→ JOB:
Using the records underneath, tally the lines where the word "durfte" appears and please give only the count.

→ PROVIDED MATERIAL:
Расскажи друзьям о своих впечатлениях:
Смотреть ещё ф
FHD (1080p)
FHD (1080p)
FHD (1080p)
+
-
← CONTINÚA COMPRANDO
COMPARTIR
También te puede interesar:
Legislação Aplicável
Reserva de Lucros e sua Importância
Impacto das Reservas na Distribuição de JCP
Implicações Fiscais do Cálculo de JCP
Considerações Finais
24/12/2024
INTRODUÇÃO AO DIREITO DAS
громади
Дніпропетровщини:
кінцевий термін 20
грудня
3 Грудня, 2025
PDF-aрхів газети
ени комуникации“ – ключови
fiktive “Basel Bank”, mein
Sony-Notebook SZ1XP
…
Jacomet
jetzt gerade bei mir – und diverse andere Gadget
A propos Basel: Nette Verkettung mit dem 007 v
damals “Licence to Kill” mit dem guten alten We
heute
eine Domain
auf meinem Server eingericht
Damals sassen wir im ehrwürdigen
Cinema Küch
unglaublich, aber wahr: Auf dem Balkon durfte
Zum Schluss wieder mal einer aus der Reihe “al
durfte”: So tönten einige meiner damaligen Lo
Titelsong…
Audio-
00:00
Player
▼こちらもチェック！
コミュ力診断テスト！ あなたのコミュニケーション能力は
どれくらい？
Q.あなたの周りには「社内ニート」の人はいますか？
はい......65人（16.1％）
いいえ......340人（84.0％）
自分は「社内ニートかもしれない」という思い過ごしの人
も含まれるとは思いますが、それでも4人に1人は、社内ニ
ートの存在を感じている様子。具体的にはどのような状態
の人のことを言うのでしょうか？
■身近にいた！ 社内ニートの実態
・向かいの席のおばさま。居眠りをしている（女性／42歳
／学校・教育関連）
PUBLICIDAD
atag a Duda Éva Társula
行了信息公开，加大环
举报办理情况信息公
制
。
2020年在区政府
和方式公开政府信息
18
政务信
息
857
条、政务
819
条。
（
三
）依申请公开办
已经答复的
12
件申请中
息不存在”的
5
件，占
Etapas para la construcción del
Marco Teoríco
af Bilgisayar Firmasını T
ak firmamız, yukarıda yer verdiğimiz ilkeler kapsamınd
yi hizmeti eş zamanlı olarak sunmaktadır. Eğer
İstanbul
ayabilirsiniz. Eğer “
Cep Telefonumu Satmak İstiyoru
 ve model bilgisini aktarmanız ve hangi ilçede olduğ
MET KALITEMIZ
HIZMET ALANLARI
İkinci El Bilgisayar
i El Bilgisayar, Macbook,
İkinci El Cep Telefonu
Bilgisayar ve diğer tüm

→ SOLVED EXERCISE:
2